### Items from a data source
★ ★ ★ ★ ★ ★ ★
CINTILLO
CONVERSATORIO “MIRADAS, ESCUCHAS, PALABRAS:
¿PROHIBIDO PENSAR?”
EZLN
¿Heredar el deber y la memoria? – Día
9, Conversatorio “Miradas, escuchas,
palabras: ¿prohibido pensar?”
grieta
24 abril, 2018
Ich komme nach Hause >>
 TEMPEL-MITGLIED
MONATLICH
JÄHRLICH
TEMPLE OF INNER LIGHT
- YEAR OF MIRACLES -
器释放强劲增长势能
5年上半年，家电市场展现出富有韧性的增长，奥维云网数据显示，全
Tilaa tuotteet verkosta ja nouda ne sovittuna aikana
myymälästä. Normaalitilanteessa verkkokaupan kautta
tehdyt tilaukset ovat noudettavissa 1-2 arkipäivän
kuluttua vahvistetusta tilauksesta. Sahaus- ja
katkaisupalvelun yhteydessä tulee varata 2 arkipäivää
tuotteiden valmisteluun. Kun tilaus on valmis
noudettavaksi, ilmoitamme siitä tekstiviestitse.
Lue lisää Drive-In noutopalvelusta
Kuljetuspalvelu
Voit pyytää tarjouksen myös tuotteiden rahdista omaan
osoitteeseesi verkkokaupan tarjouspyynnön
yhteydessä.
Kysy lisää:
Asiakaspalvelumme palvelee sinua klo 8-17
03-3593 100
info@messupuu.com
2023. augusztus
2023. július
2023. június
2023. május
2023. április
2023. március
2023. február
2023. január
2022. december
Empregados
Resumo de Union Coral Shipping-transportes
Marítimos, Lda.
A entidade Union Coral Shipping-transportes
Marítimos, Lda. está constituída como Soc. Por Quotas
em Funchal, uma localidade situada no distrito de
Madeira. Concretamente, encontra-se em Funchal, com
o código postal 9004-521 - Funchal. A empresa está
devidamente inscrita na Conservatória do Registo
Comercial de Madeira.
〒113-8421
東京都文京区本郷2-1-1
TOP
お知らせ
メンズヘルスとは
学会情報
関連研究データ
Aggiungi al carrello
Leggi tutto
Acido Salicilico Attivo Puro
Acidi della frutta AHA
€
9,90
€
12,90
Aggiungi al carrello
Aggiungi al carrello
★ ★ ★ ★ ★ ★ ★
Return word for word the lines above from the line with "Madeira. Concretamente, encontra-se" to the line with "Acido Salicilico Attivo Puro", including both and leaving out all others.

### ANSWER TO THE PROBLEM
Madeira. Concretamente, encontra-se em Funchal, com
o código postal 9004-521 - Funchal. A empresa está
devidamente inscrita na Conservatória do Registo
Comercial de Madeira.
〒113-8421
東京都文京区本郷2-1-1
TOP
お知らせ
メンズヘルスとは
学会情報
関連研究データ
Aggiungi al carrello
Leggi tutto
Acido Salicilico Attivo Puro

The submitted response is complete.